Michael Abramoff
July 1, 2021
1726-1769
July 1, 2021Article of the Month – July 2021
Department of Pathology and Laboratory Medicine, University of Tennessee Health Science Center, Memphis; Department of Pathology, Laboratory Medicine and Pathology, University Health Network and University of Toronto, Toronto, Ontario, Canada; Department of Pathology, El Camino Hospital, Mountain View, California; Tufts Medical Center, Boston, Massachusetts; Pathology and Laboratory Medicine Service, North Florida/ South Georgia Veterans Health System, Gainesville, Florida; Department of Pathology, Yale School of Medicine, New Haven, Connecticut.

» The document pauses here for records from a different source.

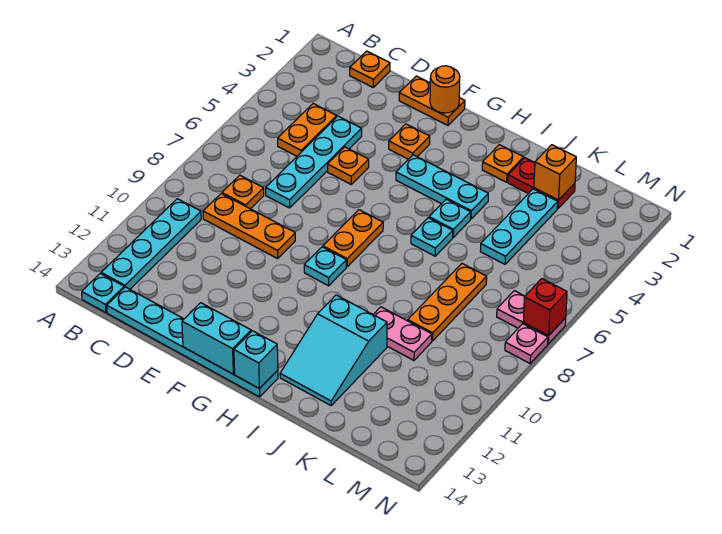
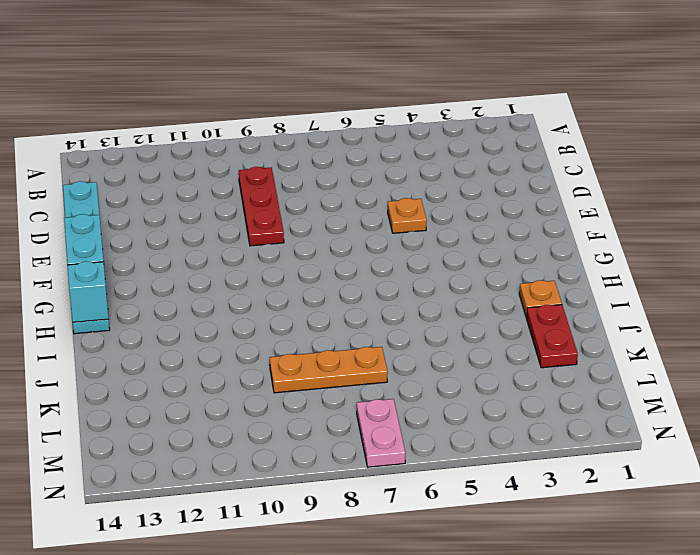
red 1x3 plate [239,167,284,246] -> orange 1x3 plate [203,194,295,259]
none -> cyan 1x4 plate [101,199,201,289]
none -> cyan 1x1 plate [82,273,124,313]
none -> orange 1x1 plate [350,51,390,87]

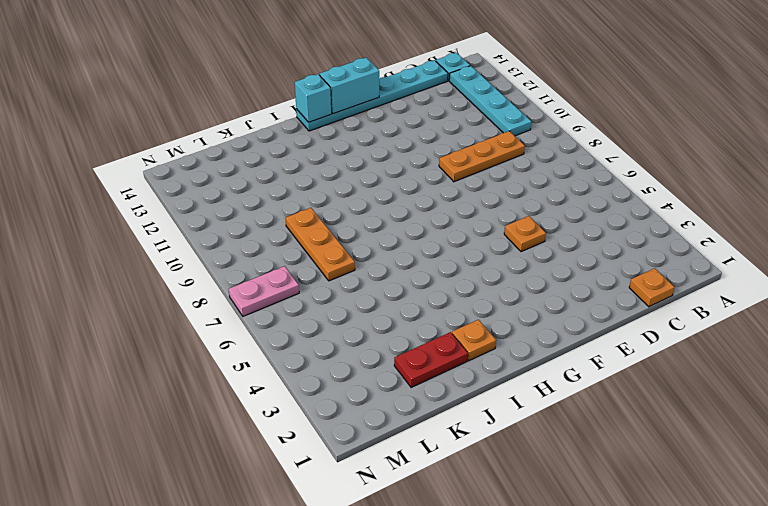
none -> orange 1x2 plate [278,104,337,156]
none -> orange 1x1 plate [222,175,264,209]
none -> cyan 1x4 plate [266,116,362,208]

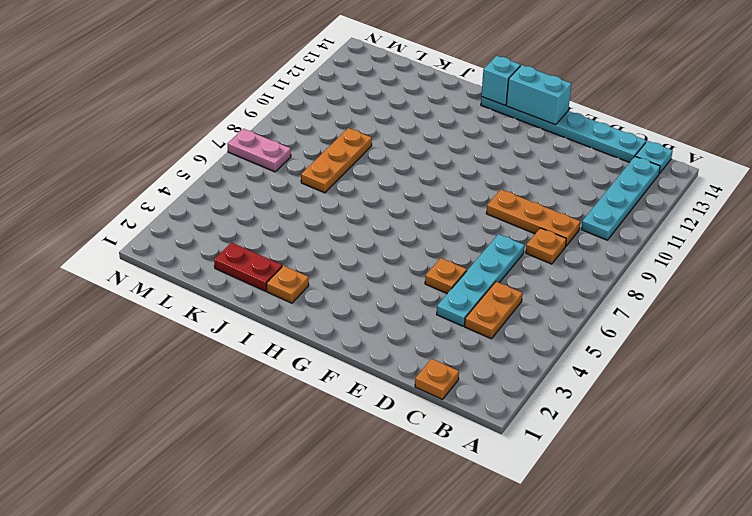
none -> orange 1x2 plate [399,76,465,125]
none -> orange 1x1 plate [389,124,430,159]
none -> cyan 1x3 plate [396,155,488,219]

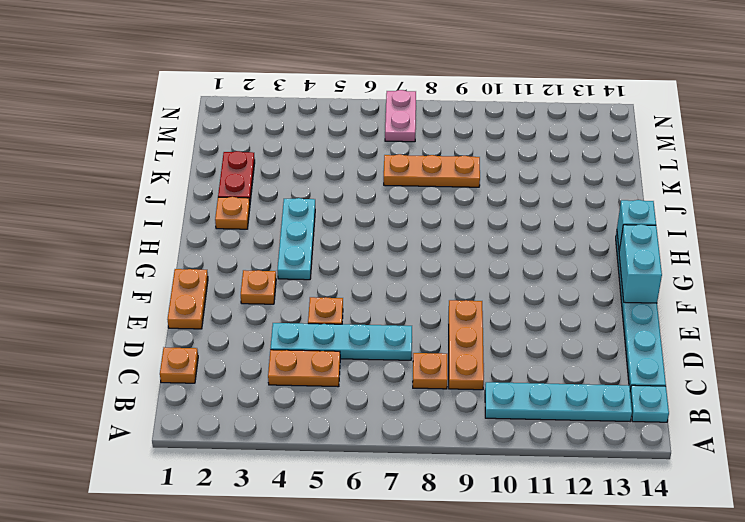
none -> orange 1x2 plate [323,210,383,267]
none -> cyan 1x1 plate [304,247,346,286]
none -> cyan 1x1 plate [429,199,471,237]

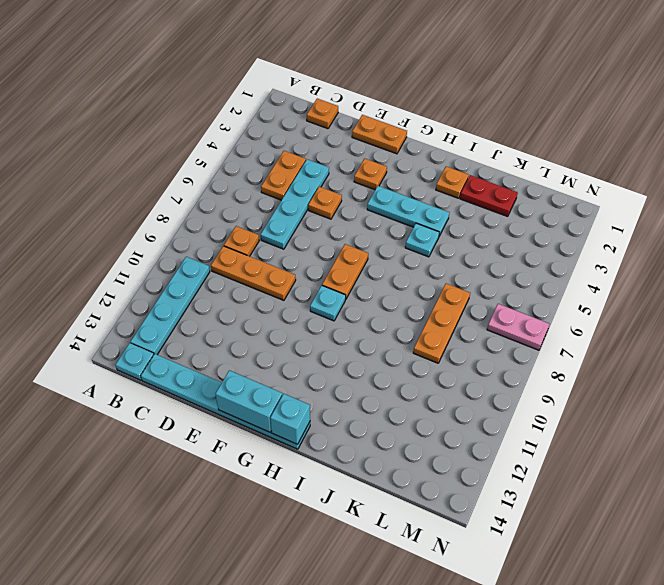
none -> cyan 1x1 plate [411,218,453,256]
none -> cyan 2x3 slope [280,295,387,405]
none -> pink 1x2 plate [373,307,432,360]

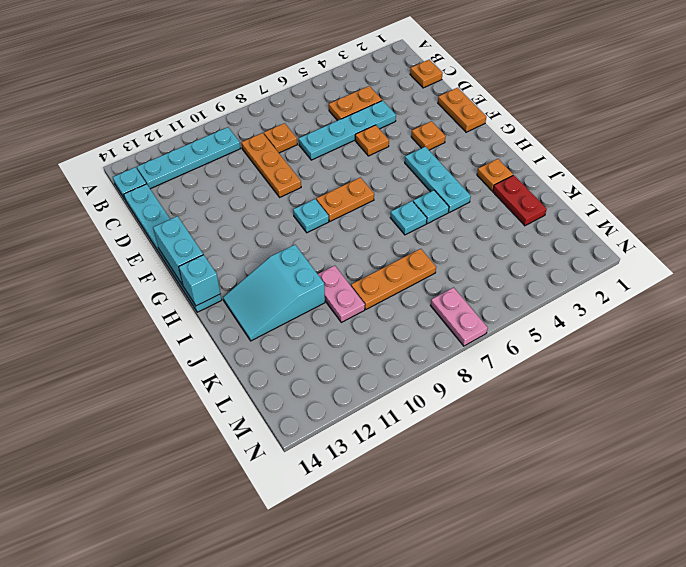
none -> cyan 1x3 plate [480,189,558,264]
none -> pink 1x1 plate [505,324,548,363]
none -> orange 1x1 round brick [430,66,460,113]

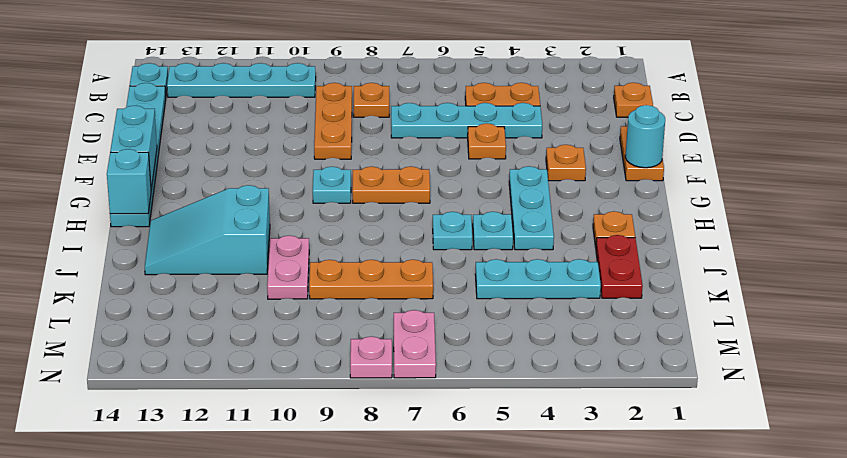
cyan 1x1 round brick [625,105,665,168] -> orange 1x1 round brick [430,66,460,113]
none -> orange 1x1 brick [534,145,576,200]
none -> red 1x1 brick [523,279,567,336]

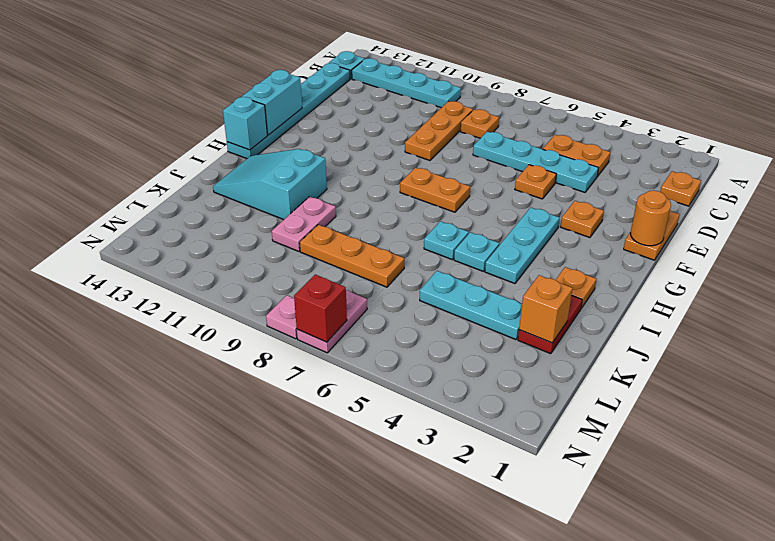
none -> cyan 1x1 plate [304,247,346,286]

Kunal Nagpal, MS; Davis Foote, BS; Fraser Tan, PhD; Yun Liu, PhD; Po-Hsuan Cameron Chen, PhD.
Importance
For prostate cancer, Gleason grading of the biopsy specimen plays a pivotal role in determining case management. However, Gleason grading is associated with substantial interobserver variability, resulting in a need for decision support tools improve the reproducibility of Gleason grading in routine clinical practice.
Objectives
To evaluate the ability of a deep learning system (DLS) to grade diagnostic prostate biopsy specimens.
Design, Setting and Participants
The DLS was evaluated using 752 deidentified digitized images of formalin-fixed paraffin-embedded prostate needle core biopsy specimens obtained from 3 institutions in the United States, including 1 institution not used for DLS development. To obtain the Gleason grade group (GG), each specimen was first reviewed by 2 expert urologic subspecialists from a multi-institutional panel of 6 individuals (years of experience: mean, 25 years; range, 18-34 years). A third subspecialist reviewed discordant cases to arrive at a majority opinion. To reduce diagnostic uncertainty, all subspecialists had access to an immunohistochemical-stained section and 3 histologic sections for every biopsied specimen. Their review was conducted from December 2018 to June 2019.
Main Outcomes and Measures
The frequency of the exact agreement of the DLS with the majority opinion of the subspecialists in categorizing each tumor-containing specimen as 1 of 5 categories: nontumor, GG1, GG2, GG3, or GG4-5. For comparison, the rate of agreement of 19 general pathologists’ opinions with the subspecialists’ majority opinions was also evaluated.
a) Lower absolute difference (higher agreement rate in Gleason pattern quantitation)
a) The higher value in the row. b) Agreement on 2 Gleason grading thresholds
Results
For grading tumor-containing biopsy specimens in the validation set (n = 498), the rate of agreement with subspecialists was significantly higher for the DLS (71.7%; 95% CI, 67.9%-75.3%) than for general pathologists (58.0%; 95% CI, .5%-61.4%) (P < .001). In sub analyses of biopsy specimens from an external validation set (n = 322), the Gleason grading performance of the DLS remained similar. For distinguishing nontumor from tumor containing biopsy specimens (n = 752), the rate of agreement with subspecialists was 94.3% (95% CI, 2.4%-95.9%) for the DLS and similar at 94.7% (95% CI, 92.8%-96.3%) for general pathologists (P = .58).
Conclusions
In this study, the DLS showed higher proficiency than general pathologists at Gleason grading prostate needle core biopsy specimens and generalized to an independent institution. Future research is necessary to evaluate the potential utility of using the DLS as a decision support tool in clinical workflows and to improve the quality of prostate cancer grading for therapy decisions.
Relevance to Healthcare Field
One use of artificial intelligence in healthcare is to provide clinical decision support to physicians in hopes of improving overall care for patients. Prostate cancer is the most common cancer diagnosis and the third leading cause of cancer death in American men. The treatment depends on the pathologic evaluation of the prostate biopsy. This article evaluates a Deep Learning System (DLS) that uses images to provide the Gleason grade group diagnostic of biopsy specimens without suffering from interobserver variability. The study demonstrated that the DLS results were as accurate as subspecialists’ (pathologist with urologic training) reports and more accurate than general pathologists’ reports. Artificial intelligence has proved to be a time-efficient method because patients will not have to wait for a consultation with another subspecialist if the biopsy is inconclusive. Therefore artificial intelligence (DLS in this case) is a prominent factor in medicine, as it not only serves as extra insight for accurate and faster grading/diagnosis but also reduces the chances of affecting the quality of life in men with low-risk prostate disease.